▸ Required action:
Omit the pictures, then reproduce every remaining record exactly.
---------- Records for this exercise ----------
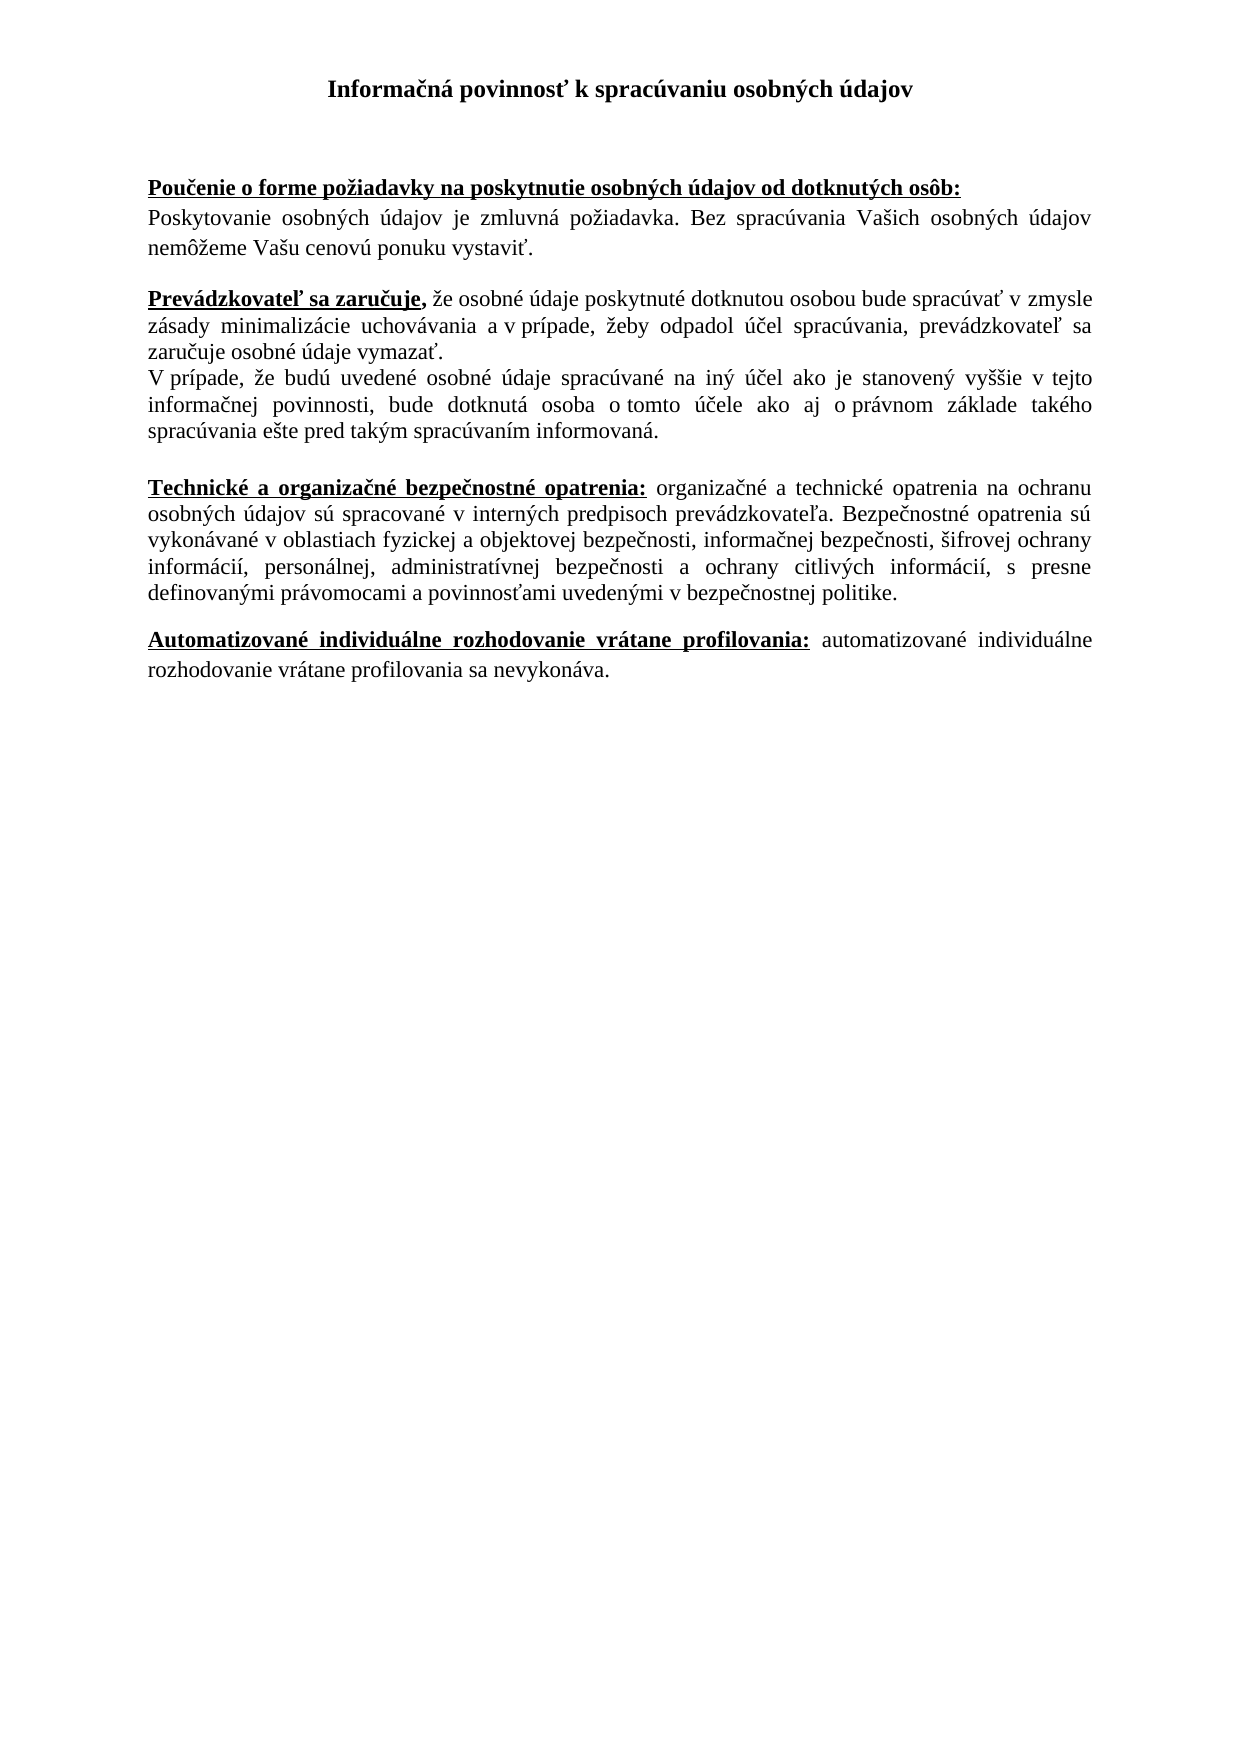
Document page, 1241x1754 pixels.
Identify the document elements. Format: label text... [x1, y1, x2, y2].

text Prevádzkovateľ sa zaručuje, že osobné údaje poskytnuté dotknutou osobou bude spracúvať v zmysle zásady minimalizácie uchovávania a v prípade, žeby odpadol účel spracúvania, prevádzkovateľ sa zaručuje osobné údaje vymazať. [148, 285, 1093, 364]
text Automatizované individuálne rozhodovanie vrátane profilovania: automatizované individuálne rozhodovanie vrátane profilovania sa nevykonáva. [148, 626, 1093, 683]
text V prípade, že budú uvedené osobné údaje spracúvané na iný účel ako je stanovený vyššie v tejto informačnej povinnosti, bude dotknutá osoba o tomto účele ako aj o právnom základe takého spracúvania ešte pred takým spracúvaním informovaná. [148, 364, 1093, 443]
text Poučenie o forme požiadavky na poskytnutie osobných údajov od dotknutých osôb: [148, 174, 1093, 200]
text Poskytovanie osobných údajov je zmluvná požiadavka. Bez spracúvania Vašich osobných údajov nemôžeme Vašu cenovú ponuku vystaviť. [148, 204, 1093, 261]
text Technické a organizačné bezpečnostné opatrenia: organizačné a technické opatrenia na ochranu osobných údajov sú spracované v interných predpisoch prevádzkovateľa. Bezpečnostné opatrenia sú vykonávané v oblastiach fyzickej a objektovej bezpečnosti, informačnej bezpečnosti, šifrovej ochrany informácií, personálnej, administratívnej bezpečnosti a ochrany citlivých informácií, s presne definovanými právomocami a povinnosťami uvedenými v bezpečnostnej politike. [148, 474, 1093, 606]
----------
▸ Exercise solution:
Document page, 1241x1754 pixels.
Identify the document elements. Format: label text... [x1, y1, x2, y2].

text Prevádzkovateľ sa zaručuje, že osobné údaje poskytnuté dotknutou osobou bude spracúvať v zmysle zásady minimalizácie uchovávania a v prípade, žeby odpadol účel spracúvania, prevádzkovateľ sa zaručuje osobné údaje vymazať. [148, 285, 1093, 364]
text Automatizované individuálne rozhodovanie vrátane profilovania: automatizované individuálne rozhodovanie vrátane profilovania sa nevykonáva. [148, 626, 1093, 683]
text V prípade, že budú uvedené osobné údaje spracúvané na iný účel ako je stanovený vyššie v tejto informačnej povinnosti, bude dotknutá osoba o tomto účele ako aj o právnom základe takého spracúvania ešte pred takým spracúvaním informovaná. [148, 364, 1093, 443]
text Poučenie o forme požiadavky na poskytnutie osobných údajov od dotknutých osôb: [148, 174, 1093, 200]
text Poskytovanie osobných údajov je zmluvná požiadavka. Bez spracúvania Vašich osobných údajov nemôžeme Vašu cenovú ponuku vystaviť. [148, 204, 1093, 261]
text Technické a organizačné bezpečnostné opatrenia: organizačné a technické opatrenia na ochranu osobných údajov sú spracované v interných predpisoch prevádzkovateľa. Bezpečnostné opatrenia sú vykonávané v oblastiach fyzickej a objektovej bezpečnosti, informačnej bezpečnosti, šifrovej ochrany informácií, personálnej, administratívnej bezpečnosti a ochrany citlivých informácií, s presne definovanými právomocami a povinnosťami uvedenými v bezpečnostnej politike. [148, 474, 1093, 606]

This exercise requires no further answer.